Kabar kurang menyenangkan datang dari Barcelona setelah talenta muda mereka, Lamine Yamal, harus menutup musim lebih cepat akibat cedera.
Yamal mengalami masalah hamstring tak lama setelah menjadi penentu kemenangan tim saat menghadapi Celta Vigo. Cedera itu muncul usai ia tetap mengambil penalti meski sempat merasakan ketidaknyamanan.
Kondisi ini langsung menimbulkan kekhawatiran besar. Selain berdampak ke klub, peluangnya tampil di Piala Dunia 2026 juga sempat dipertanyakan.
Cedera di Tengah Beban Berat
Musim ini Yamal memang tampil luar biasa sibuk. Ia mencatat menit bermain yang sangat tinggi untuk pemain seusianya.

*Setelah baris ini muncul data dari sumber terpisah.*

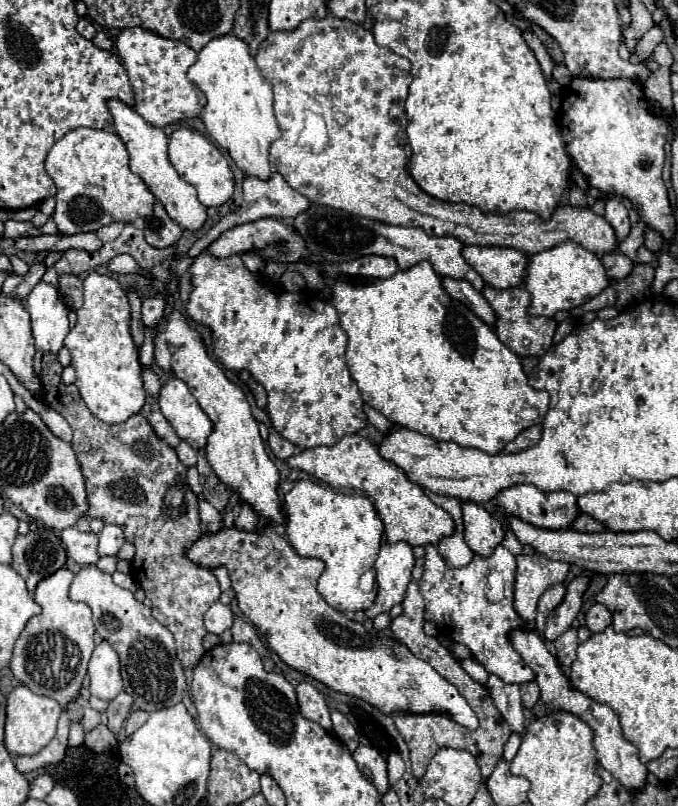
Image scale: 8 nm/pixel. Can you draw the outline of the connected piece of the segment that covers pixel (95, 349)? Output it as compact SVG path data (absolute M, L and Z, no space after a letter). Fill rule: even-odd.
M90 273L84 279L84 305L76 311L78 321L70 329L70 333L64 339L64 345L68 347L72 355L72 367L76 369L76 387L80 389L80 395L88 409L104 423L124 423L128 417L136 415L144 405L144 389L142 389L142 377L140 377L140 361L138 351L134 347L132 335L130 335L130 305L124 289L108 275Z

Total lebih dari 3.700 menit dalam 44 pertandingan menunjukkan betapa besar perannya di tim utama. Ia hampir selalu bermain penuh di setiap laga.

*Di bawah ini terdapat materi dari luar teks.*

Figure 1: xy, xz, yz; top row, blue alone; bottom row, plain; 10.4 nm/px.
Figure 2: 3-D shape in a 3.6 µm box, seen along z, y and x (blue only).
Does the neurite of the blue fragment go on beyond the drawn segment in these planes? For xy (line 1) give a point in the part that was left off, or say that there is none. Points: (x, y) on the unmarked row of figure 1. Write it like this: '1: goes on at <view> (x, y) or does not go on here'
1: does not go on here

Beban tersebut dinilai menjadi salah satu faktor cedera. Tubuh yang terus dipaksa bekerja tanpa jeda rentan mengalami masalah fisik.
Situasi ini memicu diskusi tentang pengelolaan pemain muda. Intensitas tinggi perlu diimbangi dengan pemulihan yang cukup.
Sorotan dari Timnas Spanyol
Kondisi Yamal juga mendapat perhatian dari pelatih Luis de la Fuente. Ia menilai penggunaan pemain muda perlu lebih bijak.
Ada kekhawatiran bahwa Yamal terlalu sering dimainkan. Hal ini berpotensi memengaruhi kebugarannya dalam jangka panjang.
Di sisi lain, karakter pemain muda yang penuh semangat membuatnya sulit menolak bermain. Ia selalu ingin tampil di setiap pertandingan.
Kombinasi faktor tersebut membuat risiko cedera meningkat. Pengawasan ekstra menjadi hal yang sangat penting.
Pesan Penting dari Flick
Pelatih Hansi Flick menilai cedera ini sebagai pelajaran penting bagi Yamal. Ia menekankan pentingnya memahami kondisi tubuh.
Menurutnya, pemain harus peka terhadap sinyal fisik. Memaksakan diri saat tubuh tidak siap bisa berujung masalah lebih besar.
Flick melihat ini sebagai pengalaman berharga. Ia yakin Yamal bisa berkembang lebih matang setelah melewati situasi ini.
Pendekatan ini juga menjadi bagian dari proses pembentukan karier. Pemain muda perlu belajar mengelola diri sejak dini.
Harapan Kembali Lebih Kuat
Meski harus absen hingga akhir musim, optimisme tetap terjaga. Yamal diyakini masih punya peluang untuk pulih tepat waktu.
Flick percaya pemainnya akan kembali dalam kondisi lebih baik. Fokus dan dedikasi Yamal menjadi modal utama dalam proses pemulihan.
Target jangka panjang tetap menjadi prioritas. Penampilan di Piala Dunia masih dianggap realistis jika pemulihan berjalan lancar.
Dengan pengalaman ini, Yamal diharapkan tampil lebih bijak ke depan. Karier panjang menantinya jika mampu menjaga kondisi tubuh dengan baik.